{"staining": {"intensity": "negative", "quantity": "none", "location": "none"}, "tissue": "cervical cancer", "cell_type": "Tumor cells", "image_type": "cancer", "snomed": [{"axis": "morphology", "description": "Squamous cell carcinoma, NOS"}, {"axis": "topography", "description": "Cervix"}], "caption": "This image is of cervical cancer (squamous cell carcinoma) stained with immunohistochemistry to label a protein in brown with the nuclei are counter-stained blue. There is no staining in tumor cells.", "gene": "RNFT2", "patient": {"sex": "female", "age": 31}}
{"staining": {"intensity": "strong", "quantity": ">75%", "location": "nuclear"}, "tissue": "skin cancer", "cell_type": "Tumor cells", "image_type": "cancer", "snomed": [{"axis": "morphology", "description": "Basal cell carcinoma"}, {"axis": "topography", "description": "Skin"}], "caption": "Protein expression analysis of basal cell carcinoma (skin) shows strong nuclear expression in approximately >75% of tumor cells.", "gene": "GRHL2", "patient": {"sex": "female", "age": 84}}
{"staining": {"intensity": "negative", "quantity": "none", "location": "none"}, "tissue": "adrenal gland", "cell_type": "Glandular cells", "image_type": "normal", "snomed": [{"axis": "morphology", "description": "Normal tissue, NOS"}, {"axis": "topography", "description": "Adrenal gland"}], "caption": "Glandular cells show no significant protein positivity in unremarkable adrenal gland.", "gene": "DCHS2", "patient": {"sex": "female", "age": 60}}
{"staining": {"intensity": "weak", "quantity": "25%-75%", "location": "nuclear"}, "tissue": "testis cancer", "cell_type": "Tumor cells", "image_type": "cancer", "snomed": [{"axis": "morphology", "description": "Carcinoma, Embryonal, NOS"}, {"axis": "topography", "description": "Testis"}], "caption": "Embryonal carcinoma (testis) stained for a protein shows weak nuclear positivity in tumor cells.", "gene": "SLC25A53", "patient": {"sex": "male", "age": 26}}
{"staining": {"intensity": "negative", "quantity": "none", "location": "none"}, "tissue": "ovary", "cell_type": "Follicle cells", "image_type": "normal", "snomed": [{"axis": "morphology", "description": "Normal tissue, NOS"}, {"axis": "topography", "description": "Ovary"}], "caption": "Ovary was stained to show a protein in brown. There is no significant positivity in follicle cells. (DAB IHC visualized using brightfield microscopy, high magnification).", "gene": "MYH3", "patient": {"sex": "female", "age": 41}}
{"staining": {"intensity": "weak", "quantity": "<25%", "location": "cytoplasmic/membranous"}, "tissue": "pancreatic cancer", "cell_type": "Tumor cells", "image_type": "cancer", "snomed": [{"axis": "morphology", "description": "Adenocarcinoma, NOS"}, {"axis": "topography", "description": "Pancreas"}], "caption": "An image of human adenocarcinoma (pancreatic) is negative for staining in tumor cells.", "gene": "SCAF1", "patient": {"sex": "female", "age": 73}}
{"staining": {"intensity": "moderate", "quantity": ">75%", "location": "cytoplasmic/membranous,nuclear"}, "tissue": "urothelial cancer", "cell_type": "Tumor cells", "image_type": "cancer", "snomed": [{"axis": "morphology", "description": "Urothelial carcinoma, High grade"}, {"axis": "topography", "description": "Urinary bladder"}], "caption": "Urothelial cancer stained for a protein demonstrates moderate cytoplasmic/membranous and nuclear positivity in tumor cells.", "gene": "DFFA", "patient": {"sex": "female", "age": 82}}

* _YOUR ASSIGNMENT_
Go through the entries above and count the lines containing the string "weak". Give only that number.

* _SOLUTION TO THE EXERCISE_
2